> [Task details]: How many rows below contain the string "ground"? Reply with the number alone.

> [The input]:
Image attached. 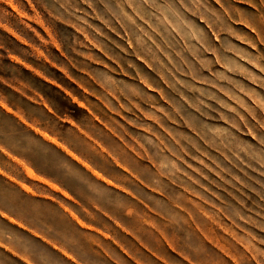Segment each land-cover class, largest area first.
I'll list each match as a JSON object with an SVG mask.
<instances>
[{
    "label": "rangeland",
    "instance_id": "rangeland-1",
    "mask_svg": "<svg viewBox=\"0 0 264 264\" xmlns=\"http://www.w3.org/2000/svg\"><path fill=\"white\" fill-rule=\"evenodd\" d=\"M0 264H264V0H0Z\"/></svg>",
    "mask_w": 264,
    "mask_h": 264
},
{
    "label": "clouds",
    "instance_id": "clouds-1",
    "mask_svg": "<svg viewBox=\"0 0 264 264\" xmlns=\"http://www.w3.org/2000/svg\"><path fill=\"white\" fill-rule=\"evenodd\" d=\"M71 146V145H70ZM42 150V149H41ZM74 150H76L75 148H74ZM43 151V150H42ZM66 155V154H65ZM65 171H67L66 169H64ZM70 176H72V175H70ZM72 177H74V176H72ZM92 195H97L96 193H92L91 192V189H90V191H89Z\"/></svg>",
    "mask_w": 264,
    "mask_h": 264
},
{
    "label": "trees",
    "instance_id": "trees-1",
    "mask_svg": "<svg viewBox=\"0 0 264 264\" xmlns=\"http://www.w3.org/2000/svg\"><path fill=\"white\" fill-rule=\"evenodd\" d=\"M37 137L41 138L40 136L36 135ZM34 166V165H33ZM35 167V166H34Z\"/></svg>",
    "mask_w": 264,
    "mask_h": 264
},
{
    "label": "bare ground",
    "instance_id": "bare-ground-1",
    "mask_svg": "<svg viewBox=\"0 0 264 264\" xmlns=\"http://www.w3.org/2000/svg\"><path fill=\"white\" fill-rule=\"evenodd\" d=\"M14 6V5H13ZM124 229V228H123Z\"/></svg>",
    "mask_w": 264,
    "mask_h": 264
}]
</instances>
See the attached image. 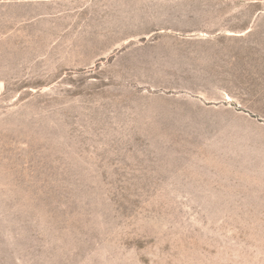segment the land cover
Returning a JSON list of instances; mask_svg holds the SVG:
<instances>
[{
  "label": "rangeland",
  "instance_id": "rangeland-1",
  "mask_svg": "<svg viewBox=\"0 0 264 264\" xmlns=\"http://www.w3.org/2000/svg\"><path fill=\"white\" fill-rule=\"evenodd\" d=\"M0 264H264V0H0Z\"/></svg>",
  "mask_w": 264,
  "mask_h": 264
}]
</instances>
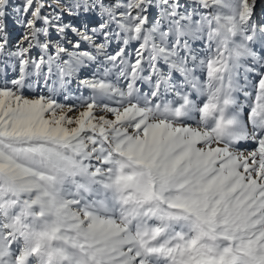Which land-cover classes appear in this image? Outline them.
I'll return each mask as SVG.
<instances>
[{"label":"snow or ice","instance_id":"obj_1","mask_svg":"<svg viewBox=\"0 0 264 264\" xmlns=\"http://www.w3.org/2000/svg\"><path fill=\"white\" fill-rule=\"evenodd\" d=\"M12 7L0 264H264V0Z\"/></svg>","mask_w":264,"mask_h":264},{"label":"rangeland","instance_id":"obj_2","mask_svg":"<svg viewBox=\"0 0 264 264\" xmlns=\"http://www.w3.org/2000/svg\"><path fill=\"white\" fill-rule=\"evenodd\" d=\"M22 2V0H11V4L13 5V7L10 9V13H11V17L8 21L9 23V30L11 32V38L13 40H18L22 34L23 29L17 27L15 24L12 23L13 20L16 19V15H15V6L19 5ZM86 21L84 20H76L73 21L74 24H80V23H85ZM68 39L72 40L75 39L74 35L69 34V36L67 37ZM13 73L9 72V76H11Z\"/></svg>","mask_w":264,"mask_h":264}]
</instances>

...

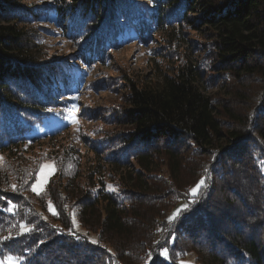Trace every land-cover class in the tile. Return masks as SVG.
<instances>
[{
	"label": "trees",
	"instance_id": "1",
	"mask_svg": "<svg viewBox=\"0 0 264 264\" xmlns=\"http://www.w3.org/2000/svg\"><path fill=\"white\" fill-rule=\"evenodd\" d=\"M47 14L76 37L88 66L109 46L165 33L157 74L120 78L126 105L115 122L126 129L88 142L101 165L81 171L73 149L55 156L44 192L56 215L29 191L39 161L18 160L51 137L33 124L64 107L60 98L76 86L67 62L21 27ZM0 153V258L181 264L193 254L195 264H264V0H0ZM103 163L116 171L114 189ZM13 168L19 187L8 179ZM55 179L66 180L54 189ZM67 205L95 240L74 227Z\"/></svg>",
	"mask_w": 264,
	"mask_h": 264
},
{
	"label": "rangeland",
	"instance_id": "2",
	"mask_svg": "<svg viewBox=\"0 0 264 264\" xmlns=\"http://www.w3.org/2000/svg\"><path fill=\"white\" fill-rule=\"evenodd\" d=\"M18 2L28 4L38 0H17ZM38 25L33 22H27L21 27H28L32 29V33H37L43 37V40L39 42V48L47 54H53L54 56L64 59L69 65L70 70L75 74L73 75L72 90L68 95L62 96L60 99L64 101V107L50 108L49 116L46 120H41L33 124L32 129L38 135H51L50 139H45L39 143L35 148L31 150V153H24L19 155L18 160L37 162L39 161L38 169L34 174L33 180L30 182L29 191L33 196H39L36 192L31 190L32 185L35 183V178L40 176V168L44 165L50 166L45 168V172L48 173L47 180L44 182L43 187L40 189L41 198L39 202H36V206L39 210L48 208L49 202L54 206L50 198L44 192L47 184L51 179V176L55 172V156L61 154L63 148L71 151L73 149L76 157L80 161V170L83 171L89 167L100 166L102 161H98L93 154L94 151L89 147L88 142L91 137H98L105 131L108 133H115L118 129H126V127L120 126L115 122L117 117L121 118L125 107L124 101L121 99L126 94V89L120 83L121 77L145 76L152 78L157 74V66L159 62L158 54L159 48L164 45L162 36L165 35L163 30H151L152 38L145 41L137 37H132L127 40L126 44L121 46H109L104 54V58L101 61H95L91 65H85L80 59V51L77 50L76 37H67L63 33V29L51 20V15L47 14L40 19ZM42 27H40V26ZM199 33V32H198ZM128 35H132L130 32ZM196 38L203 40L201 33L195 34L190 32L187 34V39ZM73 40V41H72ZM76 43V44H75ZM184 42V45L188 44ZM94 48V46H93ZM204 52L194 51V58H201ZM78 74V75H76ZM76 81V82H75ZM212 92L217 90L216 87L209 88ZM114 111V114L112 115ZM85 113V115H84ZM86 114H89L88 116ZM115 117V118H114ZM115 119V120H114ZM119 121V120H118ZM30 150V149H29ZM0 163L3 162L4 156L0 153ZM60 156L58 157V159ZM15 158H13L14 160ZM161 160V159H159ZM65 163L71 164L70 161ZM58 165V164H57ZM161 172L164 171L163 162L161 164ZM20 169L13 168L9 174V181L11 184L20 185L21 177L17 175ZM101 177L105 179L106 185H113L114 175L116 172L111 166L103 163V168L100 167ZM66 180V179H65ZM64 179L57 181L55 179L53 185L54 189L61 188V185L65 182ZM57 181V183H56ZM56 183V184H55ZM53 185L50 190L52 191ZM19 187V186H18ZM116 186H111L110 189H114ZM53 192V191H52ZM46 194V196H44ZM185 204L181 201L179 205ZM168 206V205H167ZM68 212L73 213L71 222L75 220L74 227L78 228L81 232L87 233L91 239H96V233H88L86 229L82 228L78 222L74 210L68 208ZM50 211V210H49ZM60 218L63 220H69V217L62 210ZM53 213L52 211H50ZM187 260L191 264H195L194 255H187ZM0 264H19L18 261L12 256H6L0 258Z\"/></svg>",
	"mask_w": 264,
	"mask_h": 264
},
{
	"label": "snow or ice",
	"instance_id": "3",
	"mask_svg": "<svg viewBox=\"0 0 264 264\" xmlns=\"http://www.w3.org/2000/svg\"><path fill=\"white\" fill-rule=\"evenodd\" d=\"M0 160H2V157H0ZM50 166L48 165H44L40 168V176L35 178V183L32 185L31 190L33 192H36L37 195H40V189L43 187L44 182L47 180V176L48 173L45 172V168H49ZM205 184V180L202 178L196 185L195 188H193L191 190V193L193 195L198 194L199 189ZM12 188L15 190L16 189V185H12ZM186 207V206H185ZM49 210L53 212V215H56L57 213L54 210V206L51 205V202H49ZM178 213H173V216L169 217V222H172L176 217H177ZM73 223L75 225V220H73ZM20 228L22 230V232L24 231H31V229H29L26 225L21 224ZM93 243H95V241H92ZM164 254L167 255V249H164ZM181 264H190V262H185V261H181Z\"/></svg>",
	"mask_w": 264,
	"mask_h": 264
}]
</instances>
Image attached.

* * *

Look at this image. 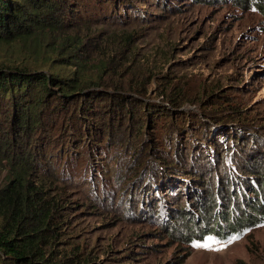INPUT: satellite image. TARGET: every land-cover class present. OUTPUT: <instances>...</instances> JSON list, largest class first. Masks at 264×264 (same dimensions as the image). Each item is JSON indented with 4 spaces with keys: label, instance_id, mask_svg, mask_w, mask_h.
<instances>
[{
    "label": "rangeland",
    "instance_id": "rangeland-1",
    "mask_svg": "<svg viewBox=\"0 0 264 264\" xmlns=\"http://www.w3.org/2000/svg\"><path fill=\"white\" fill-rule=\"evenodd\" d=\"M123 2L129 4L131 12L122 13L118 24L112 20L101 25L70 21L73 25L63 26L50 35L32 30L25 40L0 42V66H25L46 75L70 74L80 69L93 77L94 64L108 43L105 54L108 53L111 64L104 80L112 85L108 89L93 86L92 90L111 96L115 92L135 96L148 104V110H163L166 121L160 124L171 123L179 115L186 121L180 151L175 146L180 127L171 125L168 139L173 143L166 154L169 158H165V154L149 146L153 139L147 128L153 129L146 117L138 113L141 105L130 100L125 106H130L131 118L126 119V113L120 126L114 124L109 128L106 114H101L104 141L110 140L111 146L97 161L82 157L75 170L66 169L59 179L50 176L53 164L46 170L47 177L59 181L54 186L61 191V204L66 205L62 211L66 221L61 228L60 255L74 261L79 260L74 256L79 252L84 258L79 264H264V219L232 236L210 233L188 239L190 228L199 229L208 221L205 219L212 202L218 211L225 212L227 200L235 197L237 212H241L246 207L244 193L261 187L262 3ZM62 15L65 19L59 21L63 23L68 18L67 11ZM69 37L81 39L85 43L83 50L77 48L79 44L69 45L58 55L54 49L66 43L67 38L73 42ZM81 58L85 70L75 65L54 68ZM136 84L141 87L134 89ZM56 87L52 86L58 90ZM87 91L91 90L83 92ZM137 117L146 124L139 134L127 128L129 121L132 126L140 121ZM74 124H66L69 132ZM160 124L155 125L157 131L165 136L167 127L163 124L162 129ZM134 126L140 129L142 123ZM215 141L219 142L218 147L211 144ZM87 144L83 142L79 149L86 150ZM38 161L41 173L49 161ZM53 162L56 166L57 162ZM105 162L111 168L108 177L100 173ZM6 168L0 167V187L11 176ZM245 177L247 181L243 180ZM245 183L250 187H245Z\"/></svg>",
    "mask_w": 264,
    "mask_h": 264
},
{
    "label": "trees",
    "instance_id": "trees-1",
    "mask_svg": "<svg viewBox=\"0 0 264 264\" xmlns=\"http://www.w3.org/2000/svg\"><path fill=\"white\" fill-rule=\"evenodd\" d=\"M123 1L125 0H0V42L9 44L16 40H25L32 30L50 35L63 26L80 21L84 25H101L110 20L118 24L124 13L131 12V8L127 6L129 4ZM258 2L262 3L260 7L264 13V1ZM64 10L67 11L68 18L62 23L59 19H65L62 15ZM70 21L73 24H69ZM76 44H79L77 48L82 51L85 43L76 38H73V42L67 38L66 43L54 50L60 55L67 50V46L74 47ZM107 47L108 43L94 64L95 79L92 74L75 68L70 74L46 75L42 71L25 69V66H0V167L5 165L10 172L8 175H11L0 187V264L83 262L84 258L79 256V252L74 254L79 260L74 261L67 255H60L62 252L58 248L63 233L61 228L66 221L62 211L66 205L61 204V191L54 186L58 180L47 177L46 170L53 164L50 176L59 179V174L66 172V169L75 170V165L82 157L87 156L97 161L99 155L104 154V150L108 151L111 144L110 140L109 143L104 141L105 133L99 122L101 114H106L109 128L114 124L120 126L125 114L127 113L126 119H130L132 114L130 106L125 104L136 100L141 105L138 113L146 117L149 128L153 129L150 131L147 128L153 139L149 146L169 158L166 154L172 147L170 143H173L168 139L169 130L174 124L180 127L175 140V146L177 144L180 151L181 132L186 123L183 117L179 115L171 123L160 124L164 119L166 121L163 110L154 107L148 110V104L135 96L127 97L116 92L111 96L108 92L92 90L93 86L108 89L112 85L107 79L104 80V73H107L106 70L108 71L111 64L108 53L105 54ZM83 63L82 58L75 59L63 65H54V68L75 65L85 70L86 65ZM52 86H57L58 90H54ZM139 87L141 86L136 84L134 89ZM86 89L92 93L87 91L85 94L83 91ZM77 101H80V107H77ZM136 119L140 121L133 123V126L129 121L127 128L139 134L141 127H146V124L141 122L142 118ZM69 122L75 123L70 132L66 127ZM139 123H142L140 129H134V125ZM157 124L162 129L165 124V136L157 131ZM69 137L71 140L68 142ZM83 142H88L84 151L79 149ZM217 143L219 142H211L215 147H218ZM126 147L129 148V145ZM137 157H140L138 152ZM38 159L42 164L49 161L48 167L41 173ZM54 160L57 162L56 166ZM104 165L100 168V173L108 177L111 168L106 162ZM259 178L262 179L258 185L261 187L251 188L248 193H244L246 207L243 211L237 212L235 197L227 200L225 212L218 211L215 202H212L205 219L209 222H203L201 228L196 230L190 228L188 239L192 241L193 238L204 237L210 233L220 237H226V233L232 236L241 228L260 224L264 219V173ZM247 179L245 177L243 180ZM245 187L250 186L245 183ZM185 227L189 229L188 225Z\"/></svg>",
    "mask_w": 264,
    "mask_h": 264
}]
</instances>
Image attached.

> [Solution to this problem]: 2